Sunday, 10 May 2009, 10:15PM - 11:15PM
Two of Africa’s leading writers talk in depth to Melvyn Bragg in an extraordinary double edition of The South Bank Show; to transmit on two consecutive Sundays, the 10th and 17th May 2009. A fascinating insight into literary Africa, the film looks at the works of the multi award winning novelist Chinua Achebe, who wrote Things Fall Apart which is considered to be the greatest African novel of the 20th century; and Africa’s latest and hottest literary property Chimamanda Ngozi Adichie.
From different generations, Achebe and Adichie’s lives and paths seem to have crossed in many ways and have many similarities. Both are from Igboland in Nigeria and, in a chance in a million, Adichie was then brought up in Achebe’s old house in the university town of Nsukka.
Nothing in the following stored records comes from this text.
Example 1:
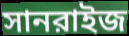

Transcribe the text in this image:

সানরাইজ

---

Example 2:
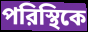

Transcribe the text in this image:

পরিস্থিকে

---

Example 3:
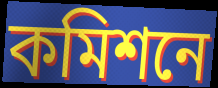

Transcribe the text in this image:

কমিশনে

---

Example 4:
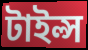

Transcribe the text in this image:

টাইল্স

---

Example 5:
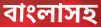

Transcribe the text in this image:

বাংলাসহ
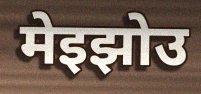
मेइझोउ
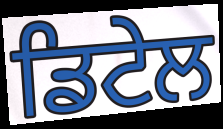
ਡਿਟੇਲ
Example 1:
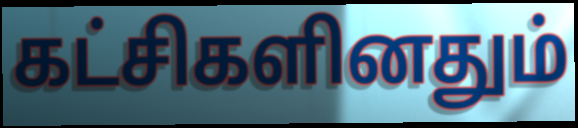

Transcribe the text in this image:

கட்சிகளினதும்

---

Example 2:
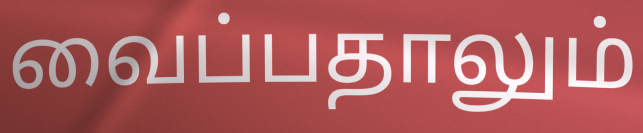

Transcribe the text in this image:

வைப்பதாலும்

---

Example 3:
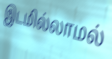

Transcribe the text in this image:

இடமில்லாமல்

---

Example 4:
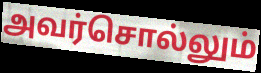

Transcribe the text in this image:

அவர்சொல்லும்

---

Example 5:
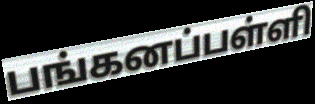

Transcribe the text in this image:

பங்கனப்பள்ளி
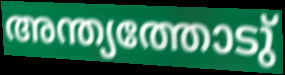
അന്ത്യത്തോടു്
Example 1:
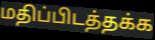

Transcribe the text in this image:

மதிப்பிடத்தக்க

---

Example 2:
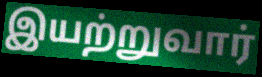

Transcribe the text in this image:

இயற்றுவார்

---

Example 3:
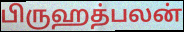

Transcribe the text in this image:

பிருஹத்பலன்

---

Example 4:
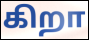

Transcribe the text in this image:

கிறா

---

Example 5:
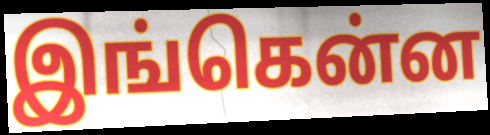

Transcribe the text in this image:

இங்கென்ன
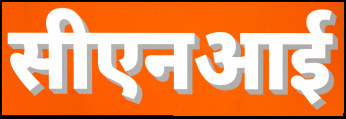
सीएनआई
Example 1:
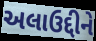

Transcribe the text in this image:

અલાઉદ્દીને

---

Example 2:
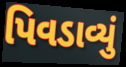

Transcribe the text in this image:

પિવડાવ્યું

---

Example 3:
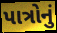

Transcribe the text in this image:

પાત્રોનું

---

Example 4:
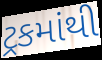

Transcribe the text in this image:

ટ્રકમાંથી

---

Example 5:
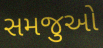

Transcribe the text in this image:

સમજુઓ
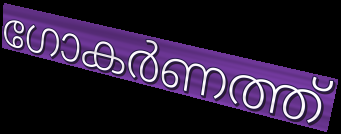
ഗോകർണത്ത്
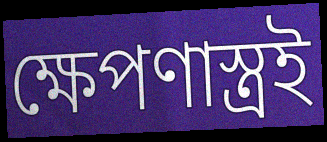
ক্ষেপণাস্ত্রই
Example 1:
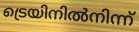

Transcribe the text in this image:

ട്രെയിനിൽനിന്ന്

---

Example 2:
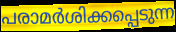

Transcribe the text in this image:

പരാമർശിക്കപ്പെടുന്ന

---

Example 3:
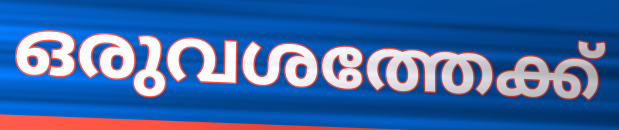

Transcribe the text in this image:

ഒരുവശത്തേക്ക്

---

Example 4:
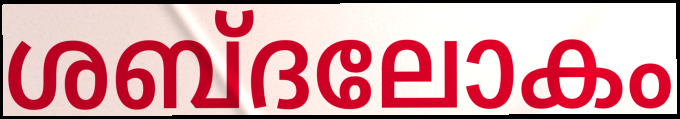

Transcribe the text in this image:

ശബ്ദലോകം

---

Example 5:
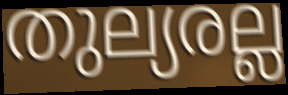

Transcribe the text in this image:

തുല്യരല്ല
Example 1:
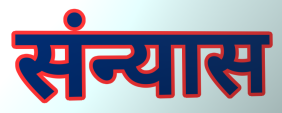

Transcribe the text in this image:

संन्यास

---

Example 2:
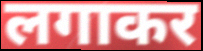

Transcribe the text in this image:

लगाकर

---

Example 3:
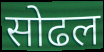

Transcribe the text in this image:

सोढल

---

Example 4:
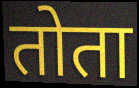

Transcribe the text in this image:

Achebe was born in 1930 and his first novel Things Fall Apart tells the tale of how African and British culture collide in an Igbo village - and became the catchphrase used to describe the state that Africa is in. This and Achebe’s other works, are still an inspiration to writers worldwide, including Adichie: “It completely changed things for me. I started to realize that it was OK to write about my world, about people who looked like me and about things that were familiar to me. He is not just a writer, he’s an idol”.
In Africa Achebe is seen as an oracle, with an almost supernatural power to predict the future. His novels have prefigured much of the continent’s turbulent history: from the end of colonialism, through to the military dictatorships, war and famine. His life reads like one of his novels: surviving an assassination attempt, air raids and a near fatal accident that left him paralysed from the waist down. During his incarceration, Nelson Mandela read Achebe’s books, "in whose company the prison walls fell down"; and the film hears from former Robben island inmate Raks Seakhoa how they wrote out Achebe's Things Fall Apart by hand in prison, so all could read it.
The South Bank Show also meets thirty one year old Chimamanda Ngozi Adichie who is from a very different Africa. She has already won the Orange Prize for her second novel Half of a Yellow Sun, about the Biafran war. She is about to publish her latest book, The Thing Around Your Neck, of twelve stories in which she turns her penetrating eye on the ties that bind men and women, parents and children, Nigeria and the West. As Achebe says “Here is a new writer endowed with the gift of ancient storytellers.”
The South Bank Show revisits her Igbo village on the river Niger ferry with Adichie, and films the spectacles in the village square of a colourful masquerade and a wrestling match.
Contributors include: Nobel prize-winner, South African writer and political activist Nadine Gordimer; the former Biafran leader Chief Emeka Ojukwu and Africa’s own Laurence Olivier, Peter Odochie.